The need for absolute goodies and absolute baddies runs deep in us, but it drags history into propaganda and denies the humanity of the dead: their sins, their virtues, their failures. To preserve complexity, and not flatten it under the weight of anachronistic moralizing, is part of the historian's task.

You cannot remake the past in the name of affirmative action. But you can find narratives that haven't been written, histories of people and groups that have been distorted or ignored, and refresh history by bringing them in. That is why, in the past 25 years, so much of the vitality of written history has come from the left.
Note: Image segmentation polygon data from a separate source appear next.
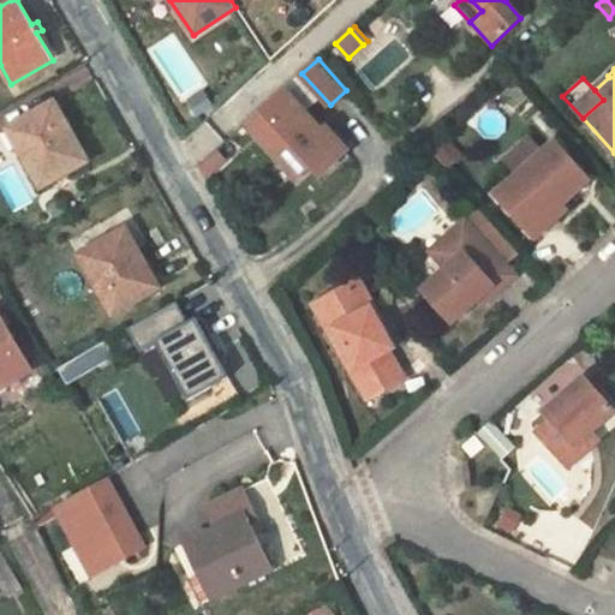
[(286,88),(249,121),(299,177),(314,163),(336,143),(324,130),(286,88)]
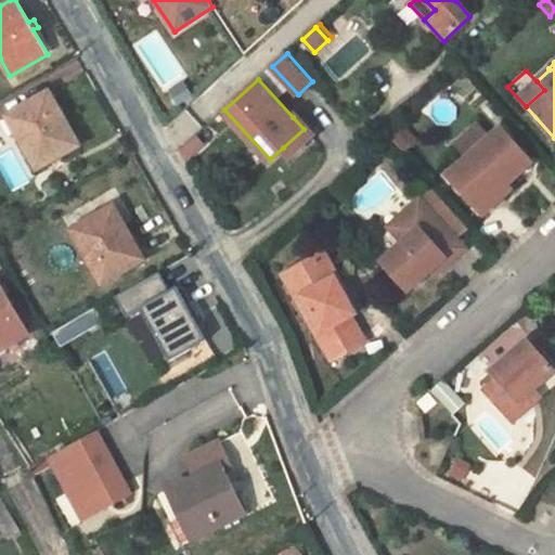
[(79,145),(49,92),(9,115),(18,132),(16,132),(38,169),(79,145)]
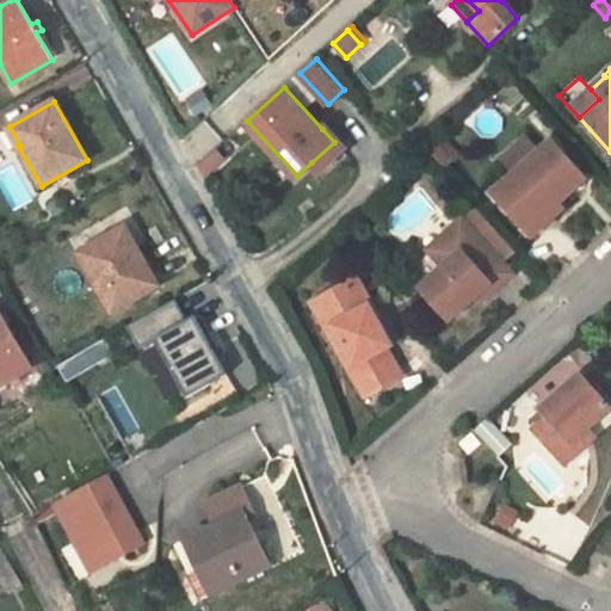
[(326,127),(322,129),(334,142),(312,162),(321,171),(346,148),(326,127)]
When you read the work of the black Caribbean historian C.L.R. James, you see a part of the world break its long silence: a silence not of its own choosing but imposed on it by earlier imperialist writers. You do not have to be a Marxist to appreciate the truth of Eric Hobsbawm's claim that the most widely recognized achievement of radical history "has been to win a place for the history of ordinary people, common men and women." In America this work necessarily includes the histories of its minorities, which tend to break down complacent nationalist readings of the American past.